In Oedipus the King, the reader knows that Oedipus himself is the murderer that he is seeking; but Oedipus does not. In Romeo and Juliet, the other characters in the cast think Juliet is dead, but the audience knows she only took a sleeping potion.
In fiction, a foil is a character who contrasts with another character (usually the protagonist) in order to highlight various features of that other character's personality, throwing these characteristics into sharper focus.
A foil's complementary role may be emphasized by physical characteristics. A foil usually differs drastically. For example in Cervantes' Don Quixote, the dreamy and impractical Quixote is thin in contrast to his companion, the realistic and practical Sancho Panza, who is fat. Another popular fictional character, Sherlock Holmes, is tall and lean; his right-hand man Doctor Watson, meanwhile, is often described as "middle-sized, strongly built."
Poetic justice is a literary device in which virtue is ultimately rewarded or vice punished, often in modern literature by an ironic twist of fate intimately related to the character's own conduct.
English drama critic Thomas Rymer coined the phrase in The Tragedies of the Last Age Considere'd (1678) to describe how a work should inspire proper moral behaviour in its audience by illustrating the triumph of good over evil. Philip Sidney, in Defense of Poetry, argued that poetic justice was, in fact, the reason that fiction should be allowed in a civilized nation.
Shakespeare’s Hamlet and Dante's Divine Comedy contain examples of poetic justice.
The dénouement comprises events between the falling action and the actual ending scene of the drama or narrative and thus serves as the conclusion of the story. Conflicts are resolved, creating normality for the characters and a sense of catharsis, or release of tension and anxiety, for the reader. Etymologically, the French word dénouement is derived from the Old French word denoer, "to untie", and from nodus, Latin for "knot." Simply put, dénouement is the unraveling or untying of the complexities of a plot.
Exemplary of a comic dénouement is the final scene of Shakespeare’s comedy As You Like It, in which couples marry, an evildoer repents, two disguised characters are revealed for all to see, and a ruler is restored to power. In Shakespeare's tragedies, the dénouement is usually the death of one or more characters.
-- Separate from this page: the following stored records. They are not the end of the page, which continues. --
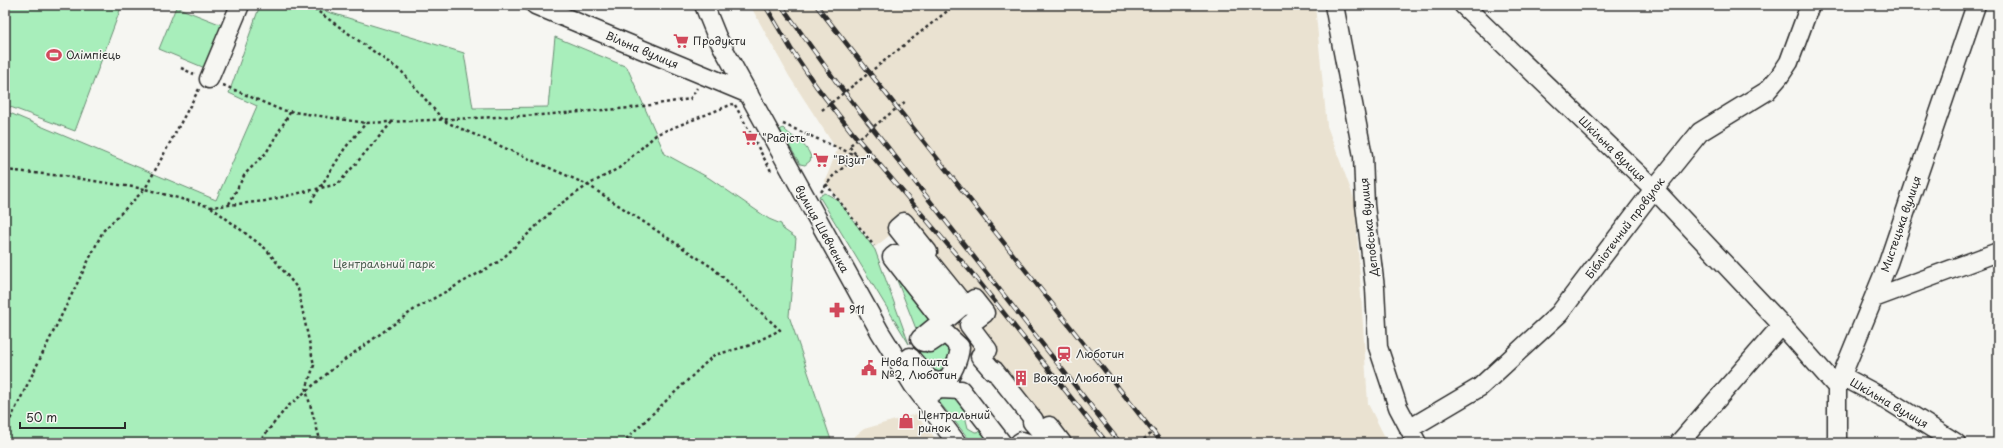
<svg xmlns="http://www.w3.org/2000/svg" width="2003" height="448" font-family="'Playpen Sans',sans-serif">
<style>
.built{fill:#eae2d1}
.green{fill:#a8eebb;stroke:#6a8c73}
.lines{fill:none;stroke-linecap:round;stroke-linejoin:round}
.minor-casing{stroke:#2b2b2b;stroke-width:21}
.path{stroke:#2b2b2b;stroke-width:2.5;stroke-dasharray:3 3;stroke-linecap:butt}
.minor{stroke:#f6f6f2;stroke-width:18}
.rail-casing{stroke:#2b2b2b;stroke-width:4.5}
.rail{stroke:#f6f6f2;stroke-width:3;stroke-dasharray:9;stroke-linecap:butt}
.path-bridge{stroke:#2b2b2b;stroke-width:2.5;stroke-dasharray:3 3;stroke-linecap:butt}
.labels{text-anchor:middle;stroke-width:3;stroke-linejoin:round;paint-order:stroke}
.poi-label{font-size:11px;fill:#2b2b2b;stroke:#f6f6f2;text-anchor:start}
.street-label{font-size:11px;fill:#2b2b2b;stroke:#f6f6f2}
.park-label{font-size:11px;fill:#4a5c4f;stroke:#f6f6f2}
</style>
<rect width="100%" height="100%" fill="#f6f6f2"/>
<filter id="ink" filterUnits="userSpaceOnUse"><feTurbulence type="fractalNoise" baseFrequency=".025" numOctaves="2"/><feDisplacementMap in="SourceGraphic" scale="8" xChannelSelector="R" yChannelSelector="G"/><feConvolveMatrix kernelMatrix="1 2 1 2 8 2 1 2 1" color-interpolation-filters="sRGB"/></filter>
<g filter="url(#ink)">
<path class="built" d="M750,5h565l12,121 28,75 13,203 20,39h-345l-96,-123 -48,-92 -24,19 -50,-66 12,-31 -48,-74z
M916,414l23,29h-93l18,-14z"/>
<path class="green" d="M5,5h117l-47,126 -70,-26z
M260,5h45l159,48 9,55 75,-1 7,-70 72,30 38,87 44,24 60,41 12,5 2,5 13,9 -7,78 43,127h-827v-332l211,89 41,-94 -28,-13z
M176,7l46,18 -17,43 -46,-19z
M783,128c10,11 23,14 28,29l-1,4 -5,4 -5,-1 -20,-34z
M825,193l13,7 37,50 34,94 -90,-148z
M889,260l53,61 -22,18z
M952,338l-5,41 -37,-22 13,-15z
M961,390l7,22 -2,8 2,8 7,4 8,-1 19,12h-30l-40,-50z"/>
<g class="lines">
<defs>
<path id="minor" d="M535,5l214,89
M704,5l13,32 163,295 33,53 44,58
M1334,5l29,151 2,49 10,83 3,59 20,60 19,36
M1463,5l191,184 128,136 55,62
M209,79l31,-74
M1874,298l124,-46
M1842,376l47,25 67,42
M1409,429l71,-42 79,-73 95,-125 46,-57 67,-41 12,-14 10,-15 21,-57
M1002,443l-41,-53 -21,-1 -8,4 -25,-33 3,-3 19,22 14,5c9,-9 16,-25 17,-37l-15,-14 -15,10 -4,-2 -3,1 -3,-3 22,-18 -50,-64 4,-3 51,65 13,-11 -63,-80 7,-6 24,30 -4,3 41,51 9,-7 11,14 -16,12 19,25 -8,6 13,15 1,-1 40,50 -2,2 9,10 8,-6 13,17
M1019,443l3,-2 6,2
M1679,443l103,-118
M1837,443v-56l51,-124 88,-258"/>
</defs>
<use href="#minor" class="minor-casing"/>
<path class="path" d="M309,5l93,67 42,49 144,64 125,83 67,62 -32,16 -34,9 -92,88
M181,68l13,6
M223,85l58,25 85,13 174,-8 91,-7 59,-9 7,-11
M735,105l36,66
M783,124l74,32
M5,170l58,6 82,13 54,-100
M826,184l48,62
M821,192l12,-16 24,-20 -8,-10 57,-45
M311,202l34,-54 21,-25
M229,204l16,-30 21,-21 25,-42
M211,207l55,42 32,40 16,76 -8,25 15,53
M5,430l98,-199 42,-42 66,18 54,-6 73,-17 54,-62
M258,443l29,-36 53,-44 75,-54 85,-48 56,-54 32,-22 31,-17 38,-34 76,-30
M1139,443l17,-13
M1586,443l5,-4 6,4"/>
<use href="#minor" class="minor"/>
<defs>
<path id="rail" d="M765,5l26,44 25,37 35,45 125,147 131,165
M781,5l54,75 285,363
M816,5l346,438"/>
</defs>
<use href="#rail" class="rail-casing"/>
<use href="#rail" class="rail"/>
<path class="path-bridge" d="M822,110l133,-105"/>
</g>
</g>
<defs>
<symbol id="supermarket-bare" viewBox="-9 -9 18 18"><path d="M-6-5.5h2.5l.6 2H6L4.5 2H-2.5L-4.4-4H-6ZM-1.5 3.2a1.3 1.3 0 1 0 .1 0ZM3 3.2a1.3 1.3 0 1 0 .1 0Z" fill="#d1495b" stroke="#f6f6f2" stroke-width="2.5" paint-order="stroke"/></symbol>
<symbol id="stadium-bare" viewBox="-9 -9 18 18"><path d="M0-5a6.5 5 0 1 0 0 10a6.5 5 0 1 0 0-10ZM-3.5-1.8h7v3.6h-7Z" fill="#d1495b" stroke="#f6f6f2" stroke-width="2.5" paint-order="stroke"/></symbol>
<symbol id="pharmacy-bare" viewBox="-9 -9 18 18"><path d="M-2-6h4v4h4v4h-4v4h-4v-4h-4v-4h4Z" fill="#d1495b" stroke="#f6f6f2" stroke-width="2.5" paint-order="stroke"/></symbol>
<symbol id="station-bare" viewBox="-9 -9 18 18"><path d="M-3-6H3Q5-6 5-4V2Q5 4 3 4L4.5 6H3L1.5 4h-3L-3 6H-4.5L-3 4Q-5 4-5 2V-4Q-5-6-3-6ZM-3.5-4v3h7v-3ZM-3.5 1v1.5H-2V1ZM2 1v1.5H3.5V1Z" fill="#d1495b" stroke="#f6f6f2" stroke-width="2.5" paint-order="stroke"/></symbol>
<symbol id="civic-bare" viewBox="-9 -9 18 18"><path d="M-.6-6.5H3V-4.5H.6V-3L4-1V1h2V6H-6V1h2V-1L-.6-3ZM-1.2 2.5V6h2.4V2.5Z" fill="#d1495b" stroke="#f6f6f2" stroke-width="2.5" paint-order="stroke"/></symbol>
<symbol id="building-bare" viewBox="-9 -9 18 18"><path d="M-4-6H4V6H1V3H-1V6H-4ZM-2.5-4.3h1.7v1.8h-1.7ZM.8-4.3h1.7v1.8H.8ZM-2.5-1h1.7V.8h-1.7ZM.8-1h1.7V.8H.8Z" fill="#d1495b" stroke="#f6f6f2" stroke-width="2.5" paint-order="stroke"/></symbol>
<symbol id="shop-bare" viewBox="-9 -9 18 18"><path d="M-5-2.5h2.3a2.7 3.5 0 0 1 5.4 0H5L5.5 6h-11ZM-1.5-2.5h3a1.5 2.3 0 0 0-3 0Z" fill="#d1495b" stroke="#f6f6f2" stroke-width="2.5" paint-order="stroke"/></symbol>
</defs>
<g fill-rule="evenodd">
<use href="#supermarket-bare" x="670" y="30" width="22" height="22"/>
<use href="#stadium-bare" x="43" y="44" width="22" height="22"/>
<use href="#supermarket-bare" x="739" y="127" width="22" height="22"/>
<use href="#supermarket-bare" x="810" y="149" width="22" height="22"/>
<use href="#pharmacy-bare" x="826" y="299" width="22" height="22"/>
<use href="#station-bare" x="1053" y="343" width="22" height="22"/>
<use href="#civic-bare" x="858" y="357" width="22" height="22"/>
<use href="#building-bare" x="1010" y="367" width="22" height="22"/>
<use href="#shop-bare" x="895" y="410" width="22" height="22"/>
</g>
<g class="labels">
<g class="poi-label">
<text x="693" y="45">Продукти</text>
<text x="66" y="59">Олімпієць</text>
<text x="762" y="142">"Радість"</text>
<text x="833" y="164">"Візит"</text>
<text x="849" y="314">911</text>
<text x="1076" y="358">Люботин</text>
<text x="881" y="366">Нова Пошта<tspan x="881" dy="13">№2, Люботин</tspan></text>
<text x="1033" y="382">Вокзал Люботин</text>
<text x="918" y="419">Центральний<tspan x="918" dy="13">ринок</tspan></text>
</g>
<g class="street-label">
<text transform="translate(642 50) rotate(23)" y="4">Вільна вулиця</text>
<text transform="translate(1612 149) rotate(44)" y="4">Шкільна вулиця</text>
<text transform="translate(1901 224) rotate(-71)" y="4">Мистецька вулиця</text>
<text transform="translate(1369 227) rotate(-96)" y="4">Деповська вулиця</text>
<text transform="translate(1625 228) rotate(-53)" y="4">Бібліотечний провулок</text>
<text transform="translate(822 229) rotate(61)" y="4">вулиця Шевченка</text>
<text transform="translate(1889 403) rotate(30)" y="4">Шкільна вулиця</text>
</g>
<g class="park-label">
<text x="384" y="268">Центральний парк</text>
</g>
</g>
<rect width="2003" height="448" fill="none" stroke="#f6f6f2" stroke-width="20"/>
<rect x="10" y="10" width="1983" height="428" fill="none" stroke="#2b2b2b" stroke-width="1.5" filter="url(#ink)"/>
<path d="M20 422v6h105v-6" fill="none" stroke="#2b2b2b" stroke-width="2"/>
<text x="26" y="422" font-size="12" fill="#2b2b2b" stroke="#f6f6f2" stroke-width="3" paint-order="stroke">50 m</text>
</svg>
The climax (or turning point) of a narrative work is its point of highest tension or drama or when the action starts in which the solution is given. Although it is not necessarily true, a climax is known in most forms of literature for being the final fight between the hero and villain. While this is true in most cases, the climax may be more of an epiphany the conflicted main character experiences, especially if the story does not have a villain in the first place.
The death of Caesar in Shakespeare's Julius Caesar is a well-known climax.